Task details> Among the lines below, tally those holding the string "thumb" and give the total only.

Information shown>
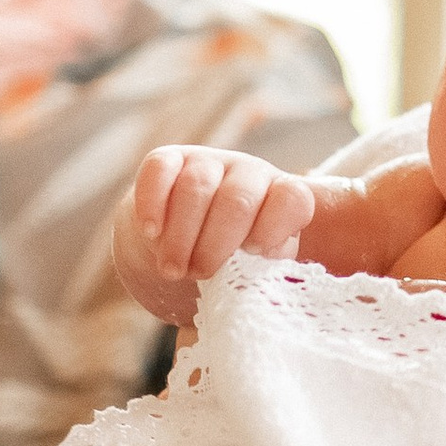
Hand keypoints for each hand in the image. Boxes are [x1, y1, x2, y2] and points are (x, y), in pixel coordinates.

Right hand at [113, 145, 317, 326]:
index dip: (274, 228)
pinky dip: (154, 203)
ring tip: (172, 269)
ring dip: (181, 235)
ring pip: (196, 186)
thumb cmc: (227, 267)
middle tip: (199, 274)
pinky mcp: (169, 160)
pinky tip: (152, 233)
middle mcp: (250, 174)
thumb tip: (263, 285)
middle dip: (216, 244)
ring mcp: (209, 163)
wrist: (179, 252)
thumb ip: (264, 274)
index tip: (252, 254)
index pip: (293, 200)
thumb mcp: (252, 273)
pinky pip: (160, 169)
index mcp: (280, 200)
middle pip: (238, 198)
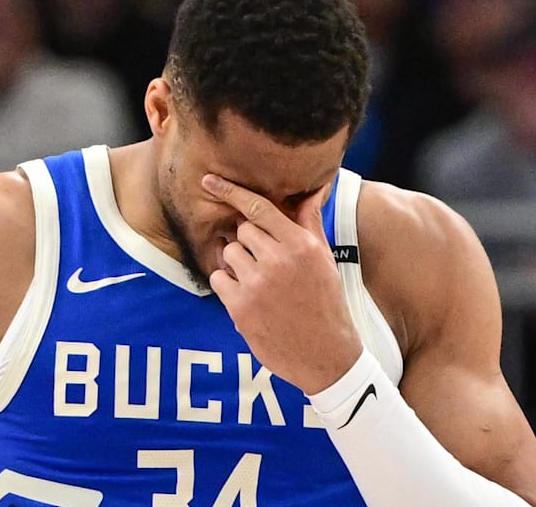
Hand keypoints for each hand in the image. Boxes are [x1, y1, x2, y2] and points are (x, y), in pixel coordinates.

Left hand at [202, 174, 362, 394]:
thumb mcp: (324, 259)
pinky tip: (249, 297)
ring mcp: (257, 284)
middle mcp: (278, 260)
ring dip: (237, 264)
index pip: (259, 208)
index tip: (209, 180)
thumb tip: (314, 188)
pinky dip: (228, 285)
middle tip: (266, 263)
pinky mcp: (240, 307)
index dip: (231, 191)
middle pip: (242, 231)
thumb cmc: (326, 301)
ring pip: (228, 254)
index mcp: (301, 245)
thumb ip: (310, 221)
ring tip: (259, 282)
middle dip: (249, 243)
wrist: (326, 354)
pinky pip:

Output for this task> 8